** Data extracts follows **

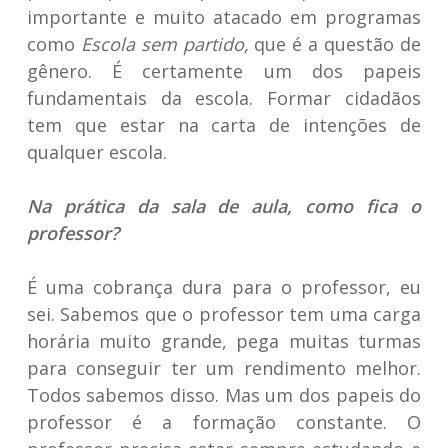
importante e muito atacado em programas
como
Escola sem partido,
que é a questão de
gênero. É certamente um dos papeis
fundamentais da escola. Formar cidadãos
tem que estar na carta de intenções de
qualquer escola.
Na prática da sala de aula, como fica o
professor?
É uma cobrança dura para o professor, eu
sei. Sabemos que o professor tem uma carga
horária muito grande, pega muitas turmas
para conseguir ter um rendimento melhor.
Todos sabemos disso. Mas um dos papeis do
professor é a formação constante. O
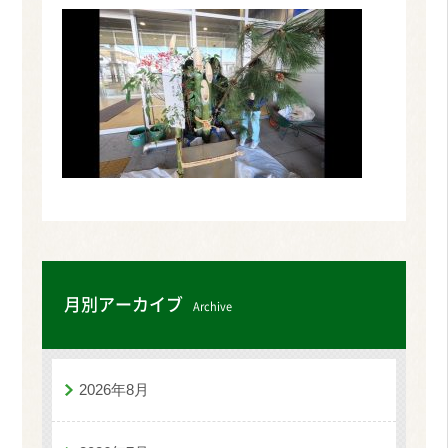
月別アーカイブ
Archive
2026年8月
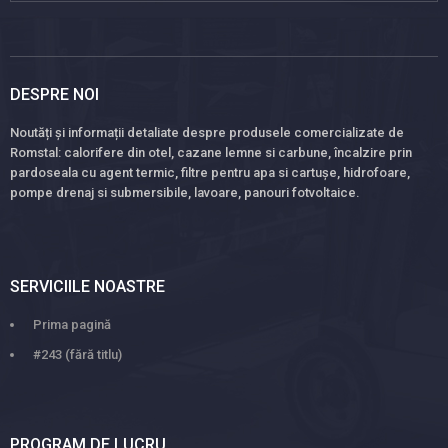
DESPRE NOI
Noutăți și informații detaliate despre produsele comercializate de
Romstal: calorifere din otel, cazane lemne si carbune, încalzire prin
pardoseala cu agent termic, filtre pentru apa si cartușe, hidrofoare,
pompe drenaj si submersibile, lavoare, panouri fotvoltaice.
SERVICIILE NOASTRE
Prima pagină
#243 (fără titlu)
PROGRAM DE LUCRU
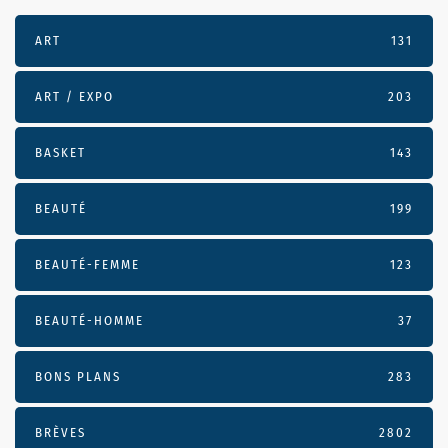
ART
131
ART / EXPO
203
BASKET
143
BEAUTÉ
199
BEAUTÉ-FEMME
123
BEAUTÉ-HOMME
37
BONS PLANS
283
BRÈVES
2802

** End of Data extracts **

### Problem:
Check each line of the data above for the string "muito", and copy the ones that have it.

### Task response:
importante e muito atacado em programas
horária muito grande, pega muitas turmas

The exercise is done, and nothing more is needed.